Model specification is the process of deciding which variables, transformations, and functional forms should be included in a regression model. This chapter introduces specification and F-tests using actual Milk Data model comparisons.
Applied Question
How do we decide whether additional variables belong in a model?
Model Comparison
Model
R²
Volume only
0.274
Volume + Size + Pieces
0.302
Volume + Brand + Fat
0.490
Log-Log Model
0.655
Model selection should not rely only on R². Researchers must also consider theory, interpretation, and parsimony.
Restricted and Unrestricted Models
An F-test compares a restricted model with an unrestricted model.

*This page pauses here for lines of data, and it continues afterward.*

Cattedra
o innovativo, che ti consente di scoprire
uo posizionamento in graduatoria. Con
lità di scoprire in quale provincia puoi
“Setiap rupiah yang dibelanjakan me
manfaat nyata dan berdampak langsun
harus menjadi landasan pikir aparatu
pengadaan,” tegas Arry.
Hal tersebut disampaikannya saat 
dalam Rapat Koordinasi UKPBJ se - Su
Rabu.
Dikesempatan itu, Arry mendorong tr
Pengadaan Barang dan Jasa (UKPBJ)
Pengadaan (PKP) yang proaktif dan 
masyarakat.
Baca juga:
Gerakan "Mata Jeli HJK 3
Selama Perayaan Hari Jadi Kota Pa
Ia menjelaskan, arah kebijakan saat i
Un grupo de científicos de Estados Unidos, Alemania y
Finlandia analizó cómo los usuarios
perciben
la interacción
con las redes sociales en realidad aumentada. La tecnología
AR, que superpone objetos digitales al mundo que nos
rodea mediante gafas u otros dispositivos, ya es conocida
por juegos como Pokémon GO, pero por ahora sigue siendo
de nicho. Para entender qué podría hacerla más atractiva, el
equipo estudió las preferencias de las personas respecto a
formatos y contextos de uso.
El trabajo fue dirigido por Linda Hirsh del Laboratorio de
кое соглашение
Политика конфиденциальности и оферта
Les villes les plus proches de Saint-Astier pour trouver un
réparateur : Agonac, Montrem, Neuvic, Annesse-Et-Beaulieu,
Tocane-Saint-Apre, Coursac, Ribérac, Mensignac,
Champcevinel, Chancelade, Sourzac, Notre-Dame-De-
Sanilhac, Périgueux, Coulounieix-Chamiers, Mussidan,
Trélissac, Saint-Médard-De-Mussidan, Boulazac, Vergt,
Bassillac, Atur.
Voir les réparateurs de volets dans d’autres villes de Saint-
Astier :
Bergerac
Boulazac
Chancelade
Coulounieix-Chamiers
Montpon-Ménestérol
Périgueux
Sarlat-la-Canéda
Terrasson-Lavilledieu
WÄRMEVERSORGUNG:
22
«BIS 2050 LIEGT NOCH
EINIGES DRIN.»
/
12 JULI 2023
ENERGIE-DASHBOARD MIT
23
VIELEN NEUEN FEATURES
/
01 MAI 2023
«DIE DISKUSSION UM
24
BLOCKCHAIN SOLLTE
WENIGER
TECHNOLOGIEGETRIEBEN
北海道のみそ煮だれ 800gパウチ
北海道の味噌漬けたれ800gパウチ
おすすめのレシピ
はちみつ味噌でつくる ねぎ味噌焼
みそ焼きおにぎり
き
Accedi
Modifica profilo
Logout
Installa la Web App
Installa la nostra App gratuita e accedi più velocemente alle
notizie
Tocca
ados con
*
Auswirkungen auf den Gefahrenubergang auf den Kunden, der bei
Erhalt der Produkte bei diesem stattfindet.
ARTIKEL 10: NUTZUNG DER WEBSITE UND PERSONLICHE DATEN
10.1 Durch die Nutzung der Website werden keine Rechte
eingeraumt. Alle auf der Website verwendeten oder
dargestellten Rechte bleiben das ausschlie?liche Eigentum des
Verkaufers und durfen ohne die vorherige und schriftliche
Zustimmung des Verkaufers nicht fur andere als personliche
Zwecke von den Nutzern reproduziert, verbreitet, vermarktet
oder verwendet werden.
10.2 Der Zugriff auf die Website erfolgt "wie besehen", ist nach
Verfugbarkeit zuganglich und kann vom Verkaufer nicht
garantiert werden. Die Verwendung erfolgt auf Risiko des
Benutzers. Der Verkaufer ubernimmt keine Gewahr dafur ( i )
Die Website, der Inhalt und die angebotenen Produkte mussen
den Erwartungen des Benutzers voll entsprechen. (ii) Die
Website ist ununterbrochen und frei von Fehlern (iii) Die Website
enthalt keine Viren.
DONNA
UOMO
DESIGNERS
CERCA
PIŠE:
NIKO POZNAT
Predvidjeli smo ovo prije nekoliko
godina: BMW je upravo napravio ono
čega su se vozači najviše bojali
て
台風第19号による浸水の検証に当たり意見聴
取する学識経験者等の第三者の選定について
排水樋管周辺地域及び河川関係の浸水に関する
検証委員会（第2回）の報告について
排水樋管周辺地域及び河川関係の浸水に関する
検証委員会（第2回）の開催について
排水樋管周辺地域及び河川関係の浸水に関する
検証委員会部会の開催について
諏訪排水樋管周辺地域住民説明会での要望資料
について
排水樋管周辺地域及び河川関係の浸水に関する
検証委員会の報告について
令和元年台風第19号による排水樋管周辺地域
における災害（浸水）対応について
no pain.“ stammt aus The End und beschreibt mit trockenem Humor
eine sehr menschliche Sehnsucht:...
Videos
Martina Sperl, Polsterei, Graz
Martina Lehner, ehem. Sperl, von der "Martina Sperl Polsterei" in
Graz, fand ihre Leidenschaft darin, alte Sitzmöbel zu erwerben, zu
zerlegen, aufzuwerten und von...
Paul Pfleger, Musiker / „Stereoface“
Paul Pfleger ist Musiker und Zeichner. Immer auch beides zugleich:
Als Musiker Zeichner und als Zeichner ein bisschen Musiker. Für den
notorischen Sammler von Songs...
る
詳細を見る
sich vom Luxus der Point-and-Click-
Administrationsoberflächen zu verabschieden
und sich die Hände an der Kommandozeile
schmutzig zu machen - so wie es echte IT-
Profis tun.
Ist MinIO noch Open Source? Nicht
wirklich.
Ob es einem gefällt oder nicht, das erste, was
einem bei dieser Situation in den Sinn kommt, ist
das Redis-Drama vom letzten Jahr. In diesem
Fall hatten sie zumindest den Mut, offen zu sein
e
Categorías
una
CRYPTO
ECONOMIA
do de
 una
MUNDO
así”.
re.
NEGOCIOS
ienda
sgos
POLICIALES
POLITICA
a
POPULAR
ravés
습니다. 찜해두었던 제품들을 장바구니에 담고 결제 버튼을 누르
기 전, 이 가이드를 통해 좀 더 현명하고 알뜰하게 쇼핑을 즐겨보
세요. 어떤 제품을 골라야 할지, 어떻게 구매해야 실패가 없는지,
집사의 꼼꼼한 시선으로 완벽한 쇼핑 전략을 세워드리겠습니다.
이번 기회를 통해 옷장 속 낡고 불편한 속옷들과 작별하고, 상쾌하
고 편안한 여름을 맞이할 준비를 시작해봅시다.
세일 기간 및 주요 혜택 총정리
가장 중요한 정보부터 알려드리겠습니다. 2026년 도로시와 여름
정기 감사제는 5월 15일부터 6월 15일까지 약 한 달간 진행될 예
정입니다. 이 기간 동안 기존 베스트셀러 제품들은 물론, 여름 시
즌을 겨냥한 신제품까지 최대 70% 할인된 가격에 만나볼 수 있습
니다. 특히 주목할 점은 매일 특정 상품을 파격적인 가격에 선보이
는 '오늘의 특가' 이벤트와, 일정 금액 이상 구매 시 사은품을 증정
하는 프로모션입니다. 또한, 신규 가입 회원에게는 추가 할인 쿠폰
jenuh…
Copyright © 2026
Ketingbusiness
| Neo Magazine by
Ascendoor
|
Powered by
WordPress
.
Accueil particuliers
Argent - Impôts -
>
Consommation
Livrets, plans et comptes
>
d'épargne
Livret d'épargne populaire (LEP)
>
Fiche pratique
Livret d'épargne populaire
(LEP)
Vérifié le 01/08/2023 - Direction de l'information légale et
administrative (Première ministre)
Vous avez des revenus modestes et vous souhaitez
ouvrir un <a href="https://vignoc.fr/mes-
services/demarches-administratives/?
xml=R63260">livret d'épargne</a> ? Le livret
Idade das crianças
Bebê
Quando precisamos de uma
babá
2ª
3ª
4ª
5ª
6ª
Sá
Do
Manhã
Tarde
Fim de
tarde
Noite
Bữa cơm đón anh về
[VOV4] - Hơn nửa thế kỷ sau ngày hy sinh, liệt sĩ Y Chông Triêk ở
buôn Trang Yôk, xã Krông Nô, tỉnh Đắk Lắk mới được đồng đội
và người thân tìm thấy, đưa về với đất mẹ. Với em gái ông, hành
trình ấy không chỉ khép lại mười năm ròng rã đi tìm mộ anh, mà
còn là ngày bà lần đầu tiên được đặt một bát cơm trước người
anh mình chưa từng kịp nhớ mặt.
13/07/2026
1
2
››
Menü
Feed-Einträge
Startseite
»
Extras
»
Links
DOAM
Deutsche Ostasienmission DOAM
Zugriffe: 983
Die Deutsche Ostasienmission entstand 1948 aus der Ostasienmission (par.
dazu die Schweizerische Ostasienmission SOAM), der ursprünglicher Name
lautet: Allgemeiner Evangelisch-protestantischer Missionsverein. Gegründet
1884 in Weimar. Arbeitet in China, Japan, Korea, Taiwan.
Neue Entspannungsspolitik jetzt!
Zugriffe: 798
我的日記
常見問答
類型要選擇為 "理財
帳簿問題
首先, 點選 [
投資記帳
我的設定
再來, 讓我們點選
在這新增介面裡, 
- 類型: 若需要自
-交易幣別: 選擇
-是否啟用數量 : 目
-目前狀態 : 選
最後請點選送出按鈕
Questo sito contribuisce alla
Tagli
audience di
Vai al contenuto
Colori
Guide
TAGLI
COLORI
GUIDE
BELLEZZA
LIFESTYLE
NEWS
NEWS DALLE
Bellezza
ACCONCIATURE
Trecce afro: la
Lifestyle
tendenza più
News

The restricted model is simpler. The unrestricted model contains additional variables. The test asks whether the added variables jointly improve the model.
Why We Need F-tests
A t-test evaluates a single coefficient. An F-test evaluates several restrictions simultaneously.
Example:
\[
H_0: Brand = 0 \; \text{and} \; Fat = 0
\]
The alternative is that at least one added coefficient is nonzero.
If important variables are omitted, coefficients may be biased. The Milk Data provide a clear example. The volume coefficient changes from 417.0 in the simple model to 261.4 in the multiple regression with Size and Pieces.
Irrelevant Variables
Including variables that do not belong in the model may increase complexity and reduce precision. Good models balance explanatory power with simplicity.
Parsimony
Prefer the simplest model that adequately explains the data. Each variable should have theoretical justification and empirical relevance.
What the Milk Data Teaches Us
Additional variables matter.
Brand and Fat significantly improve the model.
Size and Pieces provide additional explanatory power.
The relationship between Volume and Price is nonlinear.
F-tests provide a formal method for evaluating model improvements.
Common Mistakes
WarningCommon Mistake 1
Selecting variables solely based on statistical significance.
WarningCommon Mistake 2
Ignoring omitted variable bias.
WarningCommon Mistake 3
Using R² as the only model selection criterion.
Key Takeaways
Model specification is one of the most important tasks in econometrics.
Brand and Fat significantly improve the Milk Data model.
Size and Pieces provide additional explanatory power.
The quadratic term is statistically significant.
Good models balance theory, evidence, and simplicity.
Part III Summary
You can now estimate simple regression models, conduct hypothesis tests, evaluate prediction performance, estimate multiple regression models, interpret elasticity estimates, use dummy variables, and evaluate model specification using F-tests.